Open val500 opened 1 month ago

val500 commented 1 month ago

Description

In order to support authorized clients sending jobs to Testflinger with priority, we need some way to identify clients and their permissions. Every authorized client will have client_id and client-key(stored as a hash in the database) with a list of permissions. This PR adds a new endpoint which takes in a client_id and client-key and returns an encoded list of their permissions in the form of a JWT:

{
    "exp": <datetime> # time that the token expires
    "iat": <datetime> # time that the token was generated
    "sub": <str> # description of token("access_token")
    "max_priority": {
        "queue_name": <int> # queue name to priority map
        ...
    }
}

The JWT is then signed with a secret key, provided by the environment variable JWT_SIGNING_KEY, which is set in the charm config. The client can then use this token to submit privileged jobs.

Resolved issues

Resolves https://warthogs.atlassian.net/browse/CERTTF-370

Documentation

Documentation for the new endpoint was added in the server README and documentation regarding the new environment variable was added to the server configuration docs.

Web service API changes

GET /v1/authenticate/token/

boukeas commented 1 month ago

General naming question: the use of the word "client" suggests (to me at least) that we are authenticating machines rather than users (I am using the term "user" here broadly, it could refer to teams as well). It's not too important and I might be wrong, I am just querying what the intention is, i.e. what we are trying to convey with the term.

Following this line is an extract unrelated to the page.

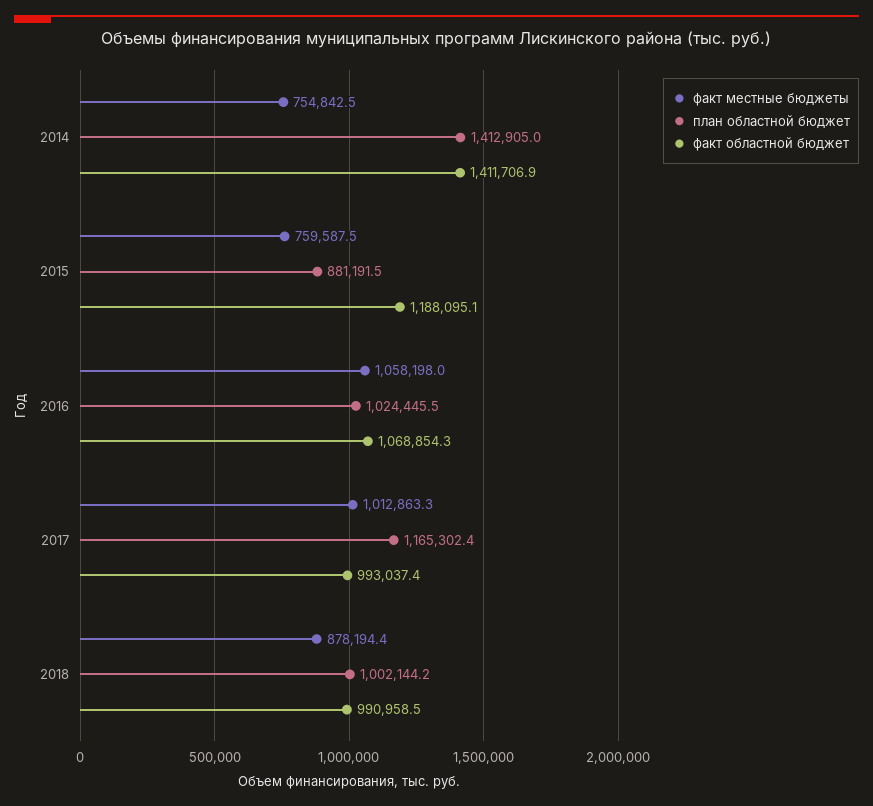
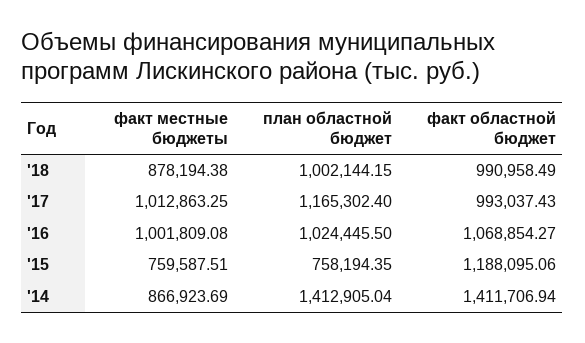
факт местные бюджеты, 2014: 754842.5 -> 866923.69
план областной бюджет, 2015: 881191.5 -> 758194.35
факт местные бюджеты, 2016: 1058198 -> 1001809.08

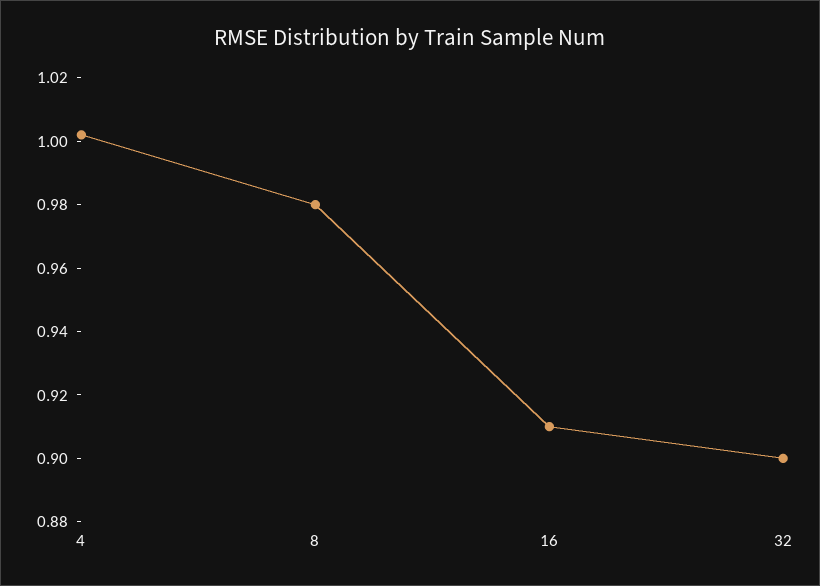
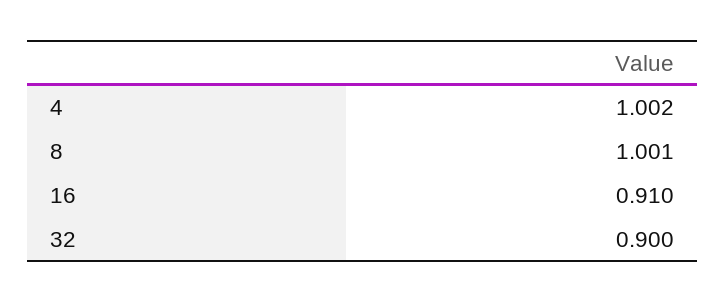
8: 0.98 -> 1.001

boukeas commented 1 month ago

General naming question: the use of the word "client" suggests (to me at least) that we are authenticating machines rather than users (I am using the term "user" here broadly, it could refer to teams as well). It's not too important and I might be wrong, I am just querying what the intention is, i.e. what we are trying to convey with the term.

Alright, after reading around a little bit I retract that comment. We could be authenticating users, machines or applications and the general term used for all these is indeed "client". And, in our case, we could really be authenticating users (submitting jobs) or agents (requesting jobs) so a general term is what we need.